Privately, some Palestinian officials hold out the prospect of "minor border alterations" - by which they mean that they might countenance an expansion of Israeli sovereignty into small areas of the West Bank, but only on condition that an equal area of what is now Israel be turned over to the Palestinians.

Critically, Mr Barak wants to be able to assure the public that most of the Jewish settlers - perhaps 120,000 of the up to 200,000 who live in the West Bank - will stay put under a permanent peace treaty. He also wants to maintain Israeli sovereignty throughout Jerusalem, albeit while giving Mr Arafat control of areas on the eastern edge of the city.

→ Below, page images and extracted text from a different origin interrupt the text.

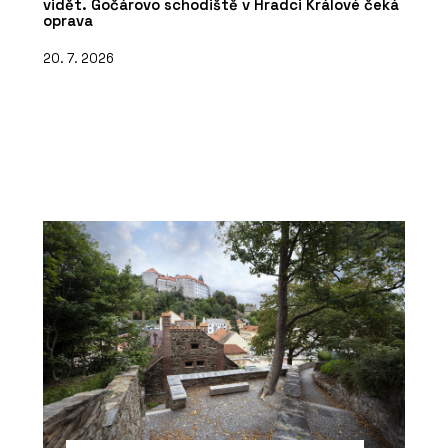
vidět. Gočárovo schodiště v Hradci Králové čeká
oprava
20. 7. 2026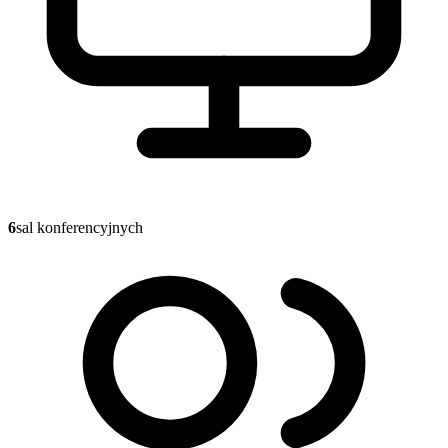
6
sal konferencyjnych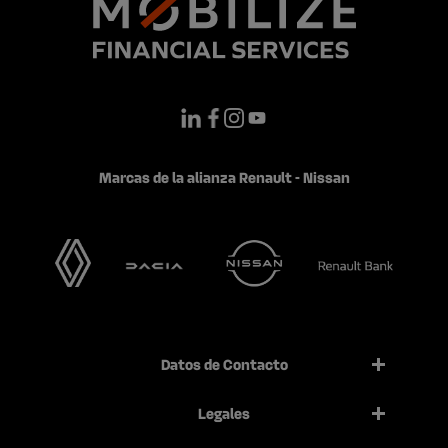
Marcas de la alianza Renault - Nissan
Datos de Contacto
Legales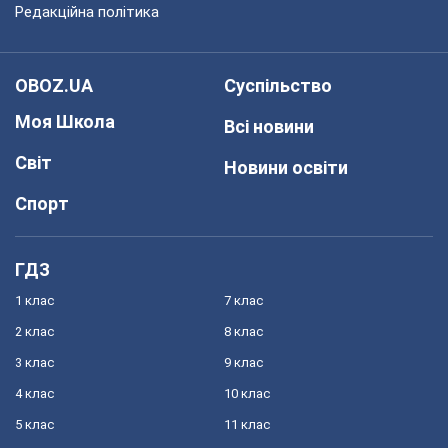
Редакційна політика
OBOZ.UA
Суспільство
Моя Школа
Всі новини
Світ
Новини освіти
Спорт
ГДЗ
1 клас
7 клас
2 клас
8 клас
3 клас
9 клас
4 клас
10 клас
5 клас
11 клас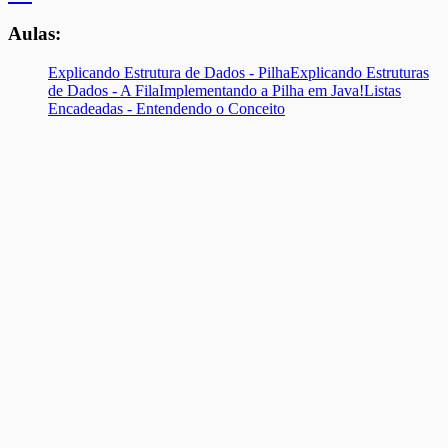
Aulas:
Explicando Estrutura de Dados - Pilha
Explicando Estruturas
de Dados - A Fila
Implementando a Pilha em Java!
Listas
Encadeadas - Entendendo o Conceito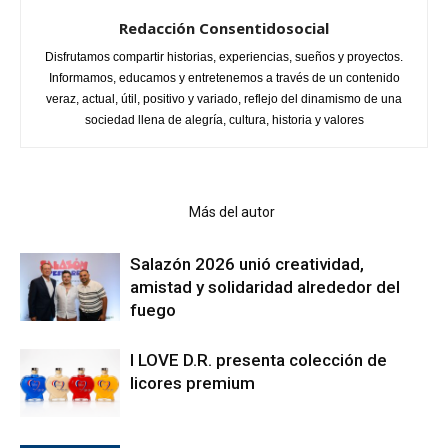
Redacción Consentidosocial
Disfrutamos compartir historias, experiencias, sueños y proyectos.
Informamos, educamos y entretenemos a través de un contenido
veraz, actual, útil, positivo y variado, reflejo del dinamismo de una
sociedad llena de alegría, cultura, historia y valores
Artículo relacionados
Más del autor
Salazón 2026 unió creatividad,
amistad y solidaridad alrededor del
fuego
I LOVE D.R. presenta colección de
licores premium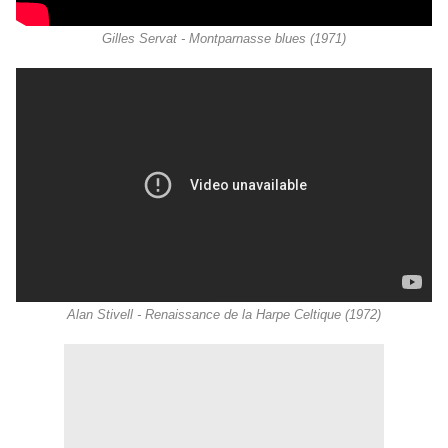
Gilles Servat - Montparnasse blues (1971)
Alan Stivell - Renaissance de la Harpe Celtique (1972)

The trouble is, of course, that the Palestinians reject these positions. And that, as the veteran Israeli commentator, Danny Rubinstein, noted in the Ha'aretz daily earlier this week, renders the attempt at reaching a framework deal by next month, and a final deal by September, "a matter of miracle making". The likeliest scenario is that Mr Arafat, as repeatedly promised, will declare statehood in September, Israel will not seek to block the move, and peace talks will go on - but with both sides refusing to budge from positions that make a final treaty impossible, and every prospect of Palestinian frustration boiling over into violence.

And so, seven years down the road to peace, the two peoples will still be divided on most of the issues that were the most problematic from the start: the status of Jerusalem, the rights of refugees to return, the future of the settlements, and the demarcation of the border between Israel and Palestine.

Mr Arafat should work to unite all Palestinians in order to thwart Israeli artifices, a radical Palestinian leader said yesterday. "We stretch out our hand to Arafat, to [Arafat's] Fatah [movement] and to the Palestinian Authority, and call on him to launch a comprehensive Palestinian dialogue to draw up a common Palestinian political platform," Mr Nayef Hawatmeh, head of the Democratic Front for the Liberation of Palestine (DFLP), said.